Ministro cobrou posicionamento após o CNDH pedir explicações ao governo do estado sobre a ação
O ministro Alexandre de Moraes, do Supremo Tribunal Federal (STF), assumiu temporariamente a relatoria da ADPF das Favelas e determinou que a Procuradoria-Geral da República (PGR) se manifeste, em até 24 horas, sobre a Operação Contenção, que deixou 64 mortos nesta terça-feira (28) no Rio de Janeiro — a mais letal da história do estado.
A decisão foi tomada após o Conselho Nacional de Direitos Humanos (CNDH) pedir que o STF exija explicações do governador do RJ, Cláudio Castro (PL), sobre o planejamento e a execução da operação.
O órgão solicitou informações sobre o número de mortos e feridos, o uso de câmeras corporais e as providências adotadas para assistência às famílias das vítimas. O conselho também cobra a responsabilização de agentes públicos em caso de abusos.
O Conselho Nacional do Ministério Público (CNMP) também cobrou explicações de Castro sobre o cumprimento dessas diretrizes, como o uso proporcional da força e o respeito a horários escolares em áreas de risco. O governo tem três dias para responder.
Operação Contenção; governo do RJ afirma ter cumprido diretrizes
A operação, conduzida por cerca de 2,5 mil agentes das polícias Civil e Militar, tinha como alvo o Comando Vermelho (CV) e, até o momento, resultou na prisão de 81 suspeitos. Foram apreendidos 72 e grande quantidade de drogas ainda em contabilização.
Entre os mortos estão também quatro policiais: o policial civil Rodrigo Cabral, da 39ª DP (Pavuna); o policial militar Marcus Vinícius Cardoso de Carvalho, conhecido como “Máskara”; e policiais os 3º sargentos Cleiton Serafim Gonçalves e Heber Carvalho da Fonseca, ambos do BOPE.

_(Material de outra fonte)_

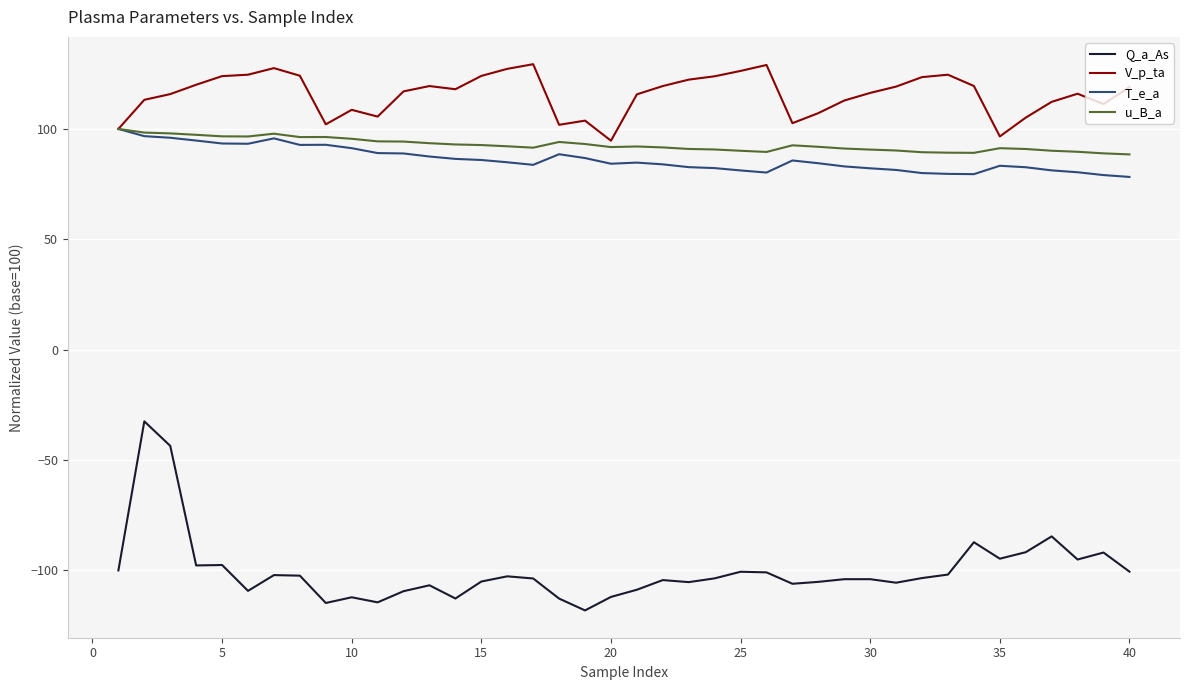

What is the average value of the V_p_ta series?

115.6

Em nota, o governo do RJ informou que a ação foi deflagrada após mais de um ano de investigação e 60 dias de planejamento, e que respeita as determinações do STF.

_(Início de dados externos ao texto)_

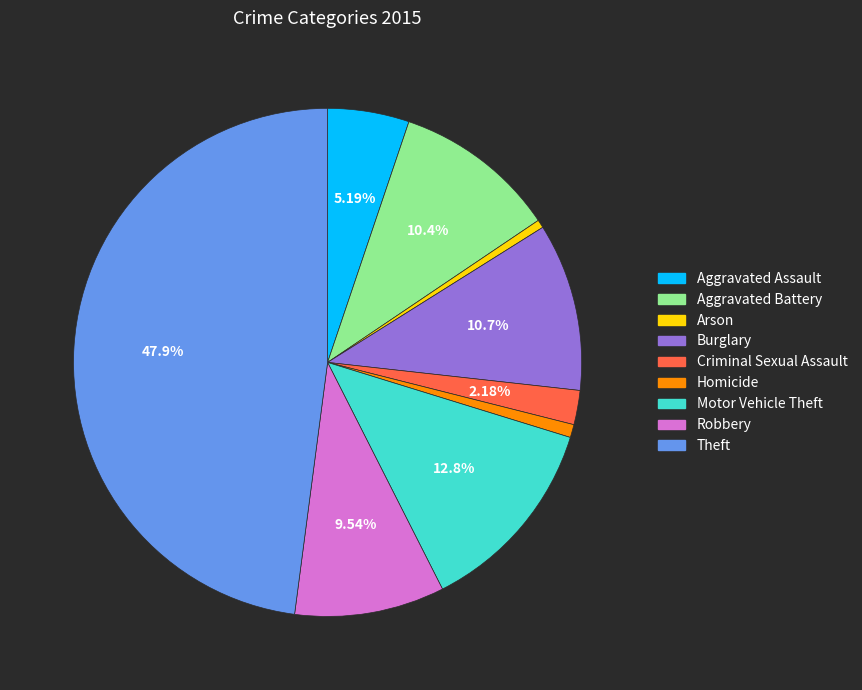

Approximately how many times larger is the value at Robbery compared to Homicide?

11.5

“A operação cumpre centenas de mandados de prisão e de busca e apreensão expedidos pela Justiça a partir de inquéritos da Delegacia de Repressão a Entorpecentes (DRE). A ação conta com o apoio do Ministério Público Estadual e cumpre todas as medidas determinadas pelo Supremo Tribunal Federal (STF) no âmbito da ADPF 635, como o uso de câmeras operacionais corporais e apoio de ambulâncias na região”, disse.
ADPF das Favelas e as mudanças de relatoria
A ADPF das Favelas foi apresentada em 2019 pelo Partido Socialista Brasileiro (PSB) e busca garantir o controle da atuação policial em comunidades do Rio. A relatoria original é do ministro Edson Fachin, que deixou o caso ao assumir a presidência do Supremo.
O processo passou então para Luís Roberto Barroso, que se aposentou na última semana. Até que o presidente Lula (PT) indique o novo ministro para substituí-lo — cotado para o cargo está o advogado-geral da União, Jorge Messias —, Moraes ficará responsável por decisões urgentes relacionadas à ação.